▶ [Prompt]: Instruction for the data below: set down exactly the lines from the line with "Lens: 61.7° across" to the line with "- shrub (81,432,114,456)", inclusive, and no others.

══ Given data

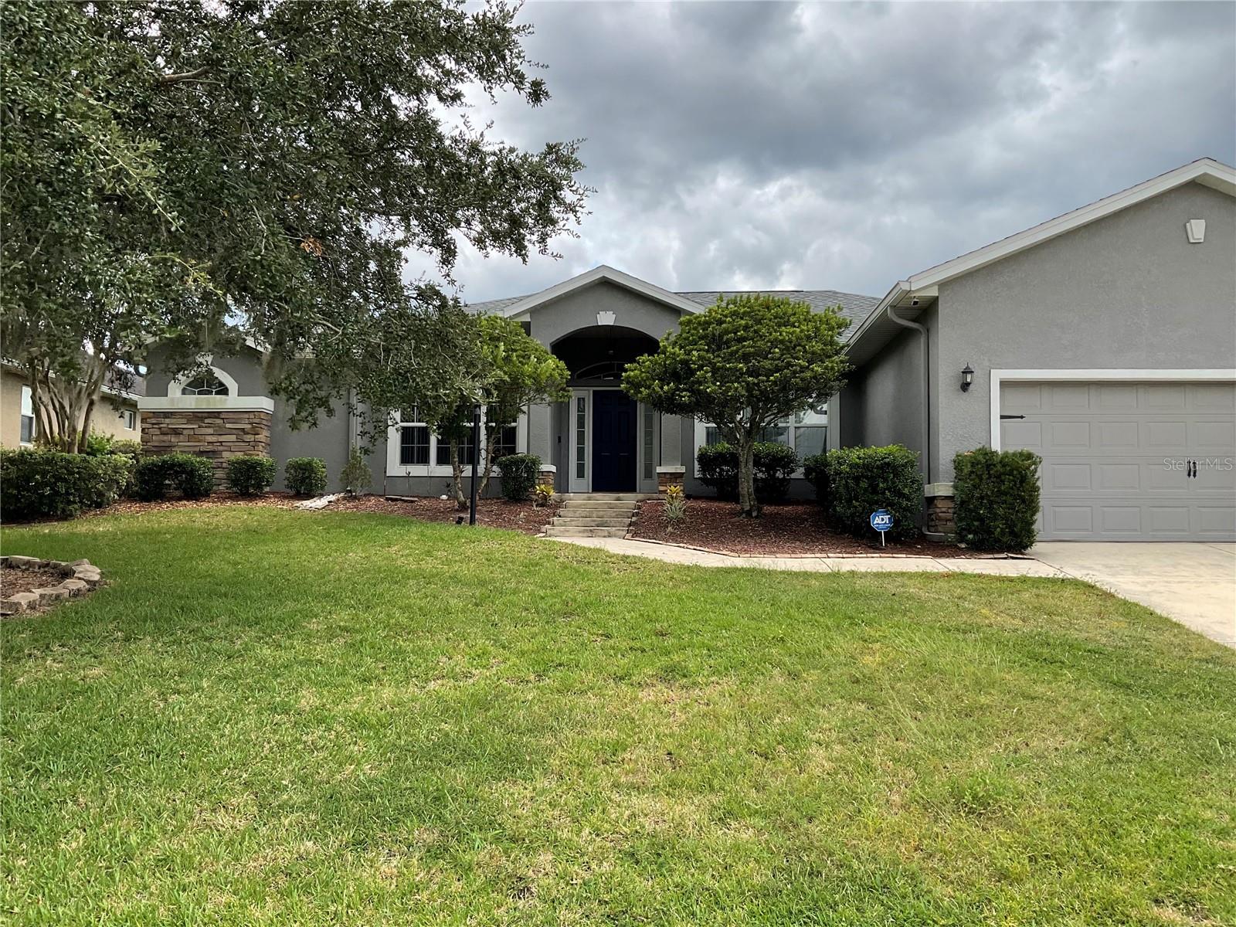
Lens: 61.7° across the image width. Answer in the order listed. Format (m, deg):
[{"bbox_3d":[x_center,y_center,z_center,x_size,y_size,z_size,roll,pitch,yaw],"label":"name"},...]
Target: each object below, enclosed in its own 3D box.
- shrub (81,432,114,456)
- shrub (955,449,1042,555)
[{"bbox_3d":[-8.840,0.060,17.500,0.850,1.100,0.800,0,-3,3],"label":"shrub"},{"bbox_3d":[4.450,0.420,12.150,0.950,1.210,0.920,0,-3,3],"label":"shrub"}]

════
══ Given data

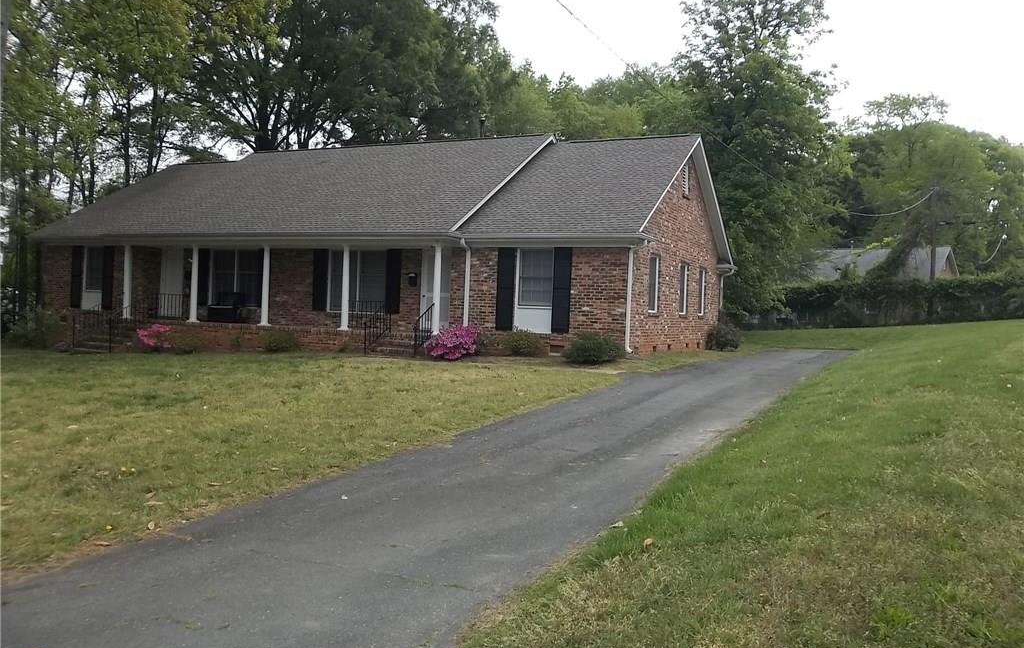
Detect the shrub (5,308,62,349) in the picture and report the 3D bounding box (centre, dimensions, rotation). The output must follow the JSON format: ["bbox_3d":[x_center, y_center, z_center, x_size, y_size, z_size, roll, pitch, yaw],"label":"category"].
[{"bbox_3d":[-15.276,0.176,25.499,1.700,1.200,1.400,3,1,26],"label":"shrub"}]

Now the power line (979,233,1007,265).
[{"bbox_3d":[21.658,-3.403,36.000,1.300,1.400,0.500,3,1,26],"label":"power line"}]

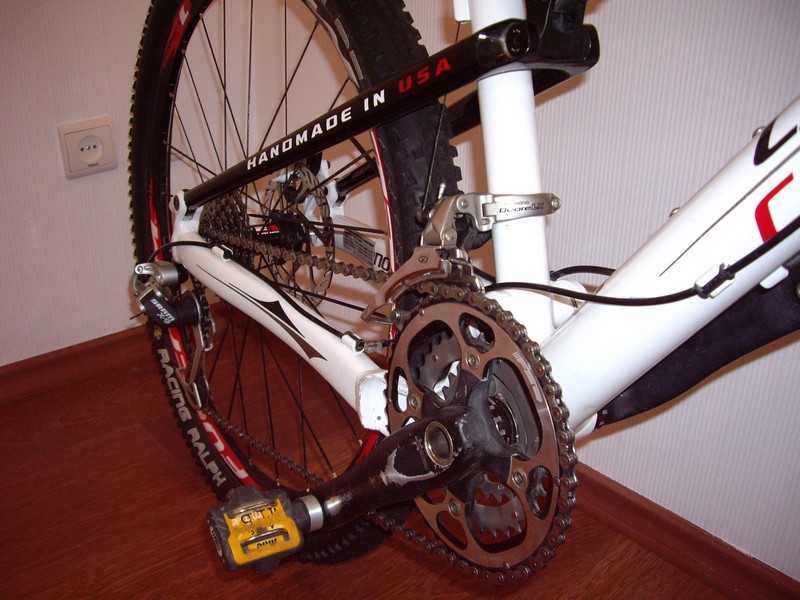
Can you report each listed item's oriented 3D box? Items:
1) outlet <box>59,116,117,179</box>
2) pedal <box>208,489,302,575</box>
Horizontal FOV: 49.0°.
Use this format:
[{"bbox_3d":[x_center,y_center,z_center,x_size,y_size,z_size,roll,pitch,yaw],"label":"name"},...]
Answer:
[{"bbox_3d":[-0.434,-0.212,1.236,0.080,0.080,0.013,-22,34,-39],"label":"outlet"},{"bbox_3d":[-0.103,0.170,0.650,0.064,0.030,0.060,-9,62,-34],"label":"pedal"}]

════

▶ [Response below]:
Lens: 61.7° across the image width. Answer in the order listed. Format (m, deg):
[{"bbox_3d":[x_center,y_center,z_center,x_size,y_size,z_size,roll,pitch,yaw],"label":"name"},...]
Target: each object below, enclosed in its own 3D box.
- shrub (81,432,114,456)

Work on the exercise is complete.